Now there are two instances of Q in the family. No problem, you may say; just put +2 in the numerator:
(xq+2)/(N+3).

#### Mother PQ, Child PQ

That was fine, but how about this case where maternal and paternal alleles are not known? We’ll need probability estimates for both P and Q. Which gets +1 and which gets +2?

Don’t give up! There must be a probabilistic answer. Let’s put

Pr(P | Mother, Child types) = (xp+j) / (N+3)
Pr(Q | Mother, Child types) = (xq+k) / (N+3)
with
j+k=3.
Maybe it is reasonable to take j and k to be proportional to xp and xq, giving rise to formulas like
Pr(Q | Mother, Child types) = xq[1+3/(xq+xp)] / (N+3).
Is that attractive?

#### Body identification using three siblings who are PQ, PQ, and PR

Try this as an exercise. I think it will involve square roots.

### Where do you stop?

The formula given is simple and reasonably accurate. Nothing is completely accurate.

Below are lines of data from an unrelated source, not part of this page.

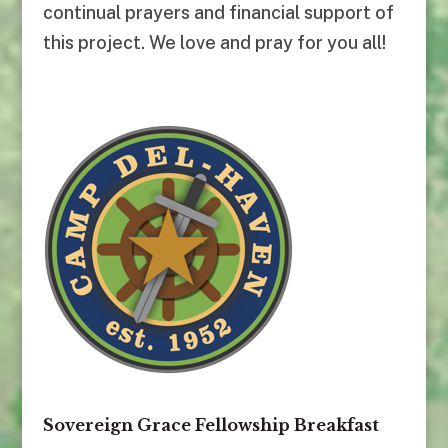
continual prayers and financial support of
this project. We love and pray for you all!
Sovereign Grace Fellowship Breakfast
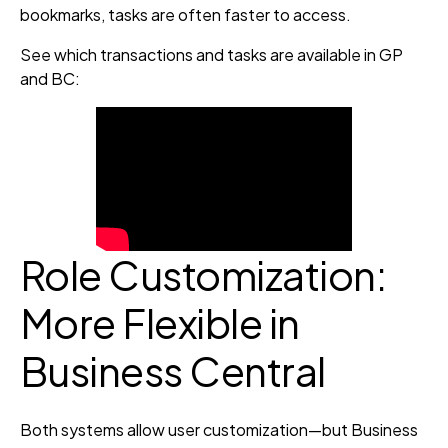
bookmarks, tasks are often faster to access.
See which transactions and tasks are available in GP
and BC:
Role Customization:
More Flexible in
Business Central
Both systems allow user customization—but Business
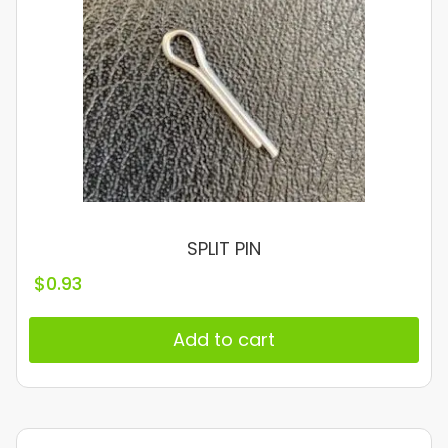
SPLIT PIN
$
0.93
Add to cart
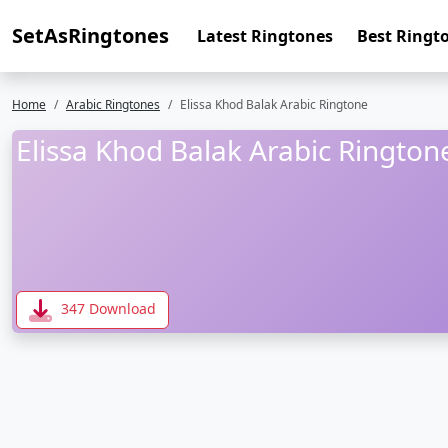
SetAsRingtones
Latest Ringtones
Best Ringt
Home
Arabic Ringtones
Elissa Khod Balak Arabic Ringtone
Elissa Khod Balak Arabic Rington
347 Download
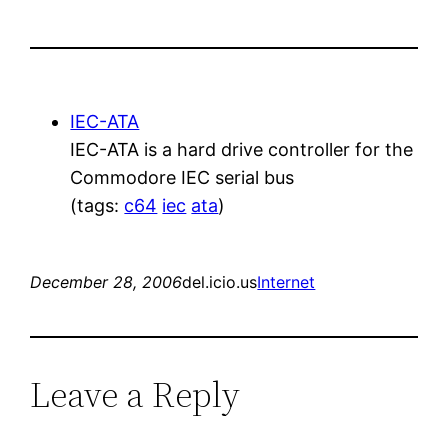
IEC-ATA
IEC-ATA is a hard drive controller for the
Commodore IEC serial bus
(tags:
c64
iec
ata
)
December 28, 2006
del.icio.us
Internet
Leave a Reply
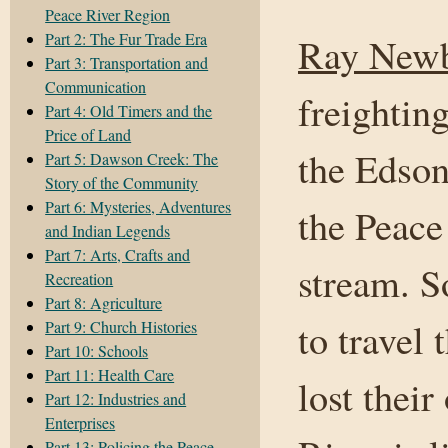
Peace River Region
Part 2: The Fur Trade Era
Ray New
Part 3: Transportation and
Communication
freightin
Part 4: Old Timers and the
Price of Land
the Edson
Part 5: Dawson Creek: The
Story of the Community
Part 6: Mysteries, Adventures
the Peac
and Indian Legends
Part 7: Arts, Crafts and
stream. S
Recreation
Part 8: Agriculture
to travel 
Part 9: Church Histories
Part 10: Schools
Part 11: Health Care
lost their
Part 12: Industries and
Enterprises
Part 13: Policing the Peace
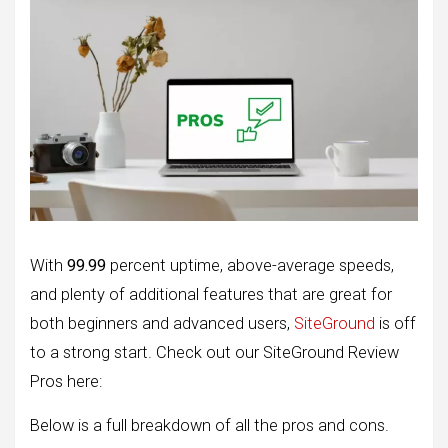
With
99.99
percent uptime, above-average speeds,
and plenty of additional features that are great for
both beginners and advanced users,
SiteGround
is off
to a strong start. Check out our SiteGround Review
Pros here:
Below is a full breakdown of all the pros and cons.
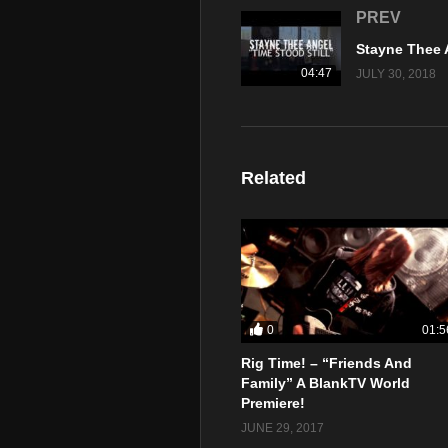
PREV
04:47
JULY 30, 2018
Related
0
01:5
Rig Time! – “Friends And
Family” A BlankTV World
Premiere!
JUNE 29, 2017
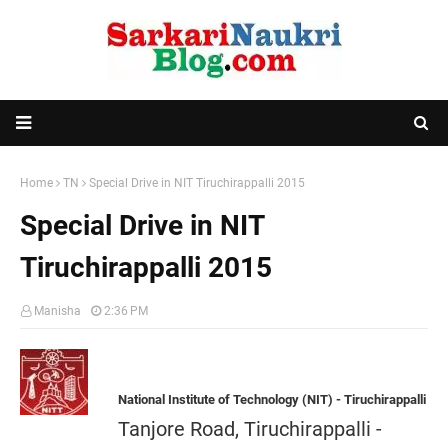
Home
TN
Special Drive in NIT Tiruchirappalli 2015
Special Drive in NIT
Tiruchirappalli 2015
Manisha
2:36 PM
National Institute of Technology (NIT) - Tiruchirappalli
Tanjore Road, Tiruchirappalli -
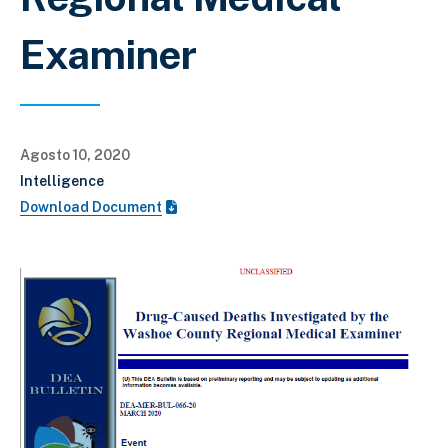
Examiner
Agosto 10, 2020
Intelligence
Download Document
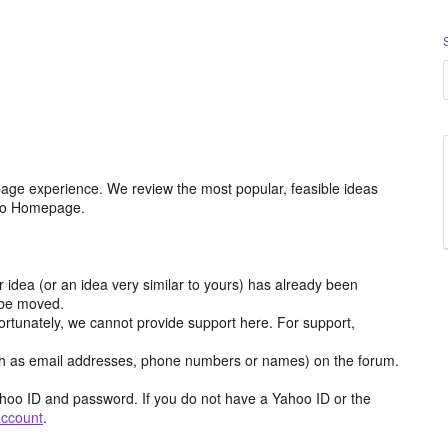
age experience. We review the most popular, feasible ideas
hoo Homepage.
r idea (or an idea very similar to yours) has already been
y be moved.
ortunately, we cannot provide support here. For support,
h as email addresses, phone numbers or names) on the forum.
hoo ID and password. If you do not have a Yahoo ID or the
account
.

The simpler formula x/N is too simple; it’s biased against the alleged father and the bias is significant for small x. (The formula (x+1)/N may seem simpler, but I don’t like it for two reasons:

1. It looks odd because it doesn’t correspond to any model.
2. It fails badly when N is 0 or 1.
To be fair, no one suggested it.)

In the pursuit of greater accuracy you generally run into endless complication with zero or negligible benefit. Only in the homozygous child QQ case it might be justifed to accept the complication of +2, rather than +1. It does correct a situation where the recommendation is anti-conservative. However, I am reluctant to recommend it because:

• It sacrifices the simplicity of always using the same number for the probability of the same allele.
• The error that it remedies is significant only in the very rare situation of homozygosity for a rare allele.
• The only natural stopping point is the one taken by the recommendation.